Types of Redox Reaction

The major types of redox reaction are:-

1. Disproportionation Reaction
2. Combustion Reaction
3. Displacement Reaction
4. Decomposition Reaction
5. Combination Reaction

Applications of Redox Reaction in the Real World

In addition, the production of various key compounds is based on the electrolysis of water, which is in turn based on the redox reactions of water. Many compounds, such as caustic soda, chlorine, and other similar substances, are created by redox reactions.

Oxidation-reduction reactions are also used in the sanitization of water and the bleaching of materials. It is possible to protect the surfaces of many metals from corrosion by connecting them to sacrificial anodes, which are subjected to corrosion instead of the metals being protected. The galvanization of steel is a common example of this process in use today.

It is necessary to use the oxidation process in the industrial manufacture of cleaning goods. The oxidation reaction of ammonia results in the production of nitric acid, which is a component of many fertilisers.
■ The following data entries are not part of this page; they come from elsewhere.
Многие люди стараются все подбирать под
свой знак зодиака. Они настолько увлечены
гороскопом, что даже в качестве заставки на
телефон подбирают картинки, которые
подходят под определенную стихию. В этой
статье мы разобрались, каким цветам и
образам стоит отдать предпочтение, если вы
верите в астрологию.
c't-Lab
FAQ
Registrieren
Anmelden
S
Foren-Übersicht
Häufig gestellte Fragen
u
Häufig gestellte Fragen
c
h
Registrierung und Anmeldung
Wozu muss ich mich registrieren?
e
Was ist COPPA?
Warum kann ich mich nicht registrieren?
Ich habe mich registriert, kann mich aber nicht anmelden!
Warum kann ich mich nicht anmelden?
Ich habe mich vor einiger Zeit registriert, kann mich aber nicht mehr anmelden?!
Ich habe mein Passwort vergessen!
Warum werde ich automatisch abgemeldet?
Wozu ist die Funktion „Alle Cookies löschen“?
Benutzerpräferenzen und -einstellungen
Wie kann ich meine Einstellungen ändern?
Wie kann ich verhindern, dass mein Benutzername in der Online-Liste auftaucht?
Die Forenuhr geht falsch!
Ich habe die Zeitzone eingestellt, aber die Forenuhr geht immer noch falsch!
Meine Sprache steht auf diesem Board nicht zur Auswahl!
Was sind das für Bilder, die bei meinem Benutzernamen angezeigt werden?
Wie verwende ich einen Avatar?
It is a procedure that employs redox reactions to coat an object with a thin layer of a particular substance. • The process of electroplating is utilised in the manufacture of gold-plated jewellery. Redox processes are used to extract several metals from their ores, and they are quite effective. In the presence of reducing agents, metal sulphides are melted, which is an example of this type of reaction.

Conclusion

The most important source of oxidation is oxygen, and as a result, redox processes, also known as oxidation-reduction reactions, are the primary cause of food spoilage.